-- Available data follows --

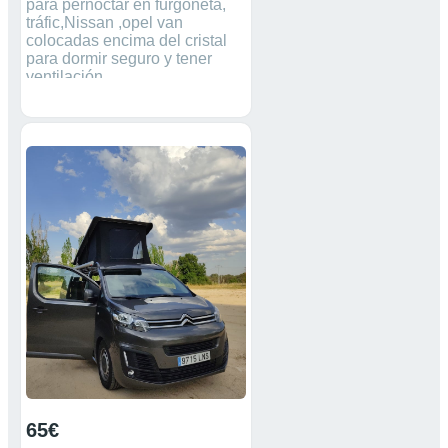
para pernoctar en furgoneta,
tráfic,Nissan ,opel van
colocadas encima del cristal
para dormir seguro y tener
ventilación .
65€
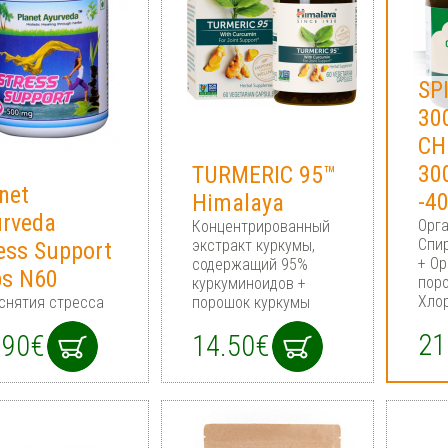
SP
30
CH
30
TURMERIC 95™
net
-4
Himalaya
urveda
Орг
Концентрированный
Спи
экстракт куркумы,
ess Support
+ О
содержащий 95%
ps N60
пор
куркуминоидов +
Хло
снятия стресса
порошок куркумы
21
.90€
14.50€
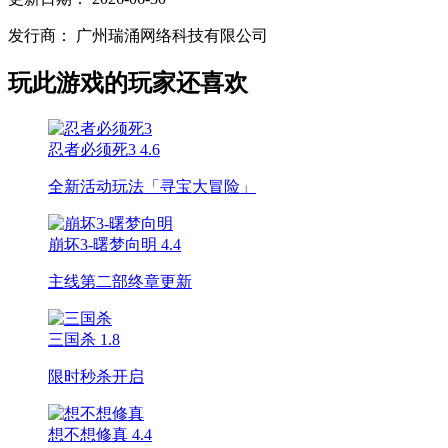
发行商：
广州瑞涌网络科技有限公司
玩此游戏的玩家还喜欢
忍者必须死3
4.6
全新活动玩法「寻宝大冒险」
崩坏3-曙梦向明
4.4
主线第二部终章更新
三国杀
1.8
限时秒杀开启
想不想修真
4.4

-- Available data concluded --

» **Your goal**: Write out the text of all the records again, substituting "autocaravana" for "furgoneta" and keeping everything else the same. Leave the pictures out of your answer.

» **Your solution**:
para pernoctar en autocaravana,
tráfic,Nissan ,opel van
colocadas encima del cristal
para dormir seguro y tener
ventilación .
65€
SP
30
CH
30
TURMERIC 95™
net
-4
Himalaya
urveda
Орг
Концентрированный
Спи
экстракт куркумы,
ess Support
+ О
содержащий 95%
ps N60
пор
куркуминоидов +
Хло
снятия стресса
порошок куркумы
21
.90€
14.50€
发行商：
广州瑞涌网络科技有限公司
玩此游戏的玩家还喜欢
忍者必须死3
4.6
全新活动玩法「寻宝大冒险」
崩坏3-曙梦向明
4.4
主线第二部终章更新
三国杀
1.8
限时秒杀开启
想不想修真
4.4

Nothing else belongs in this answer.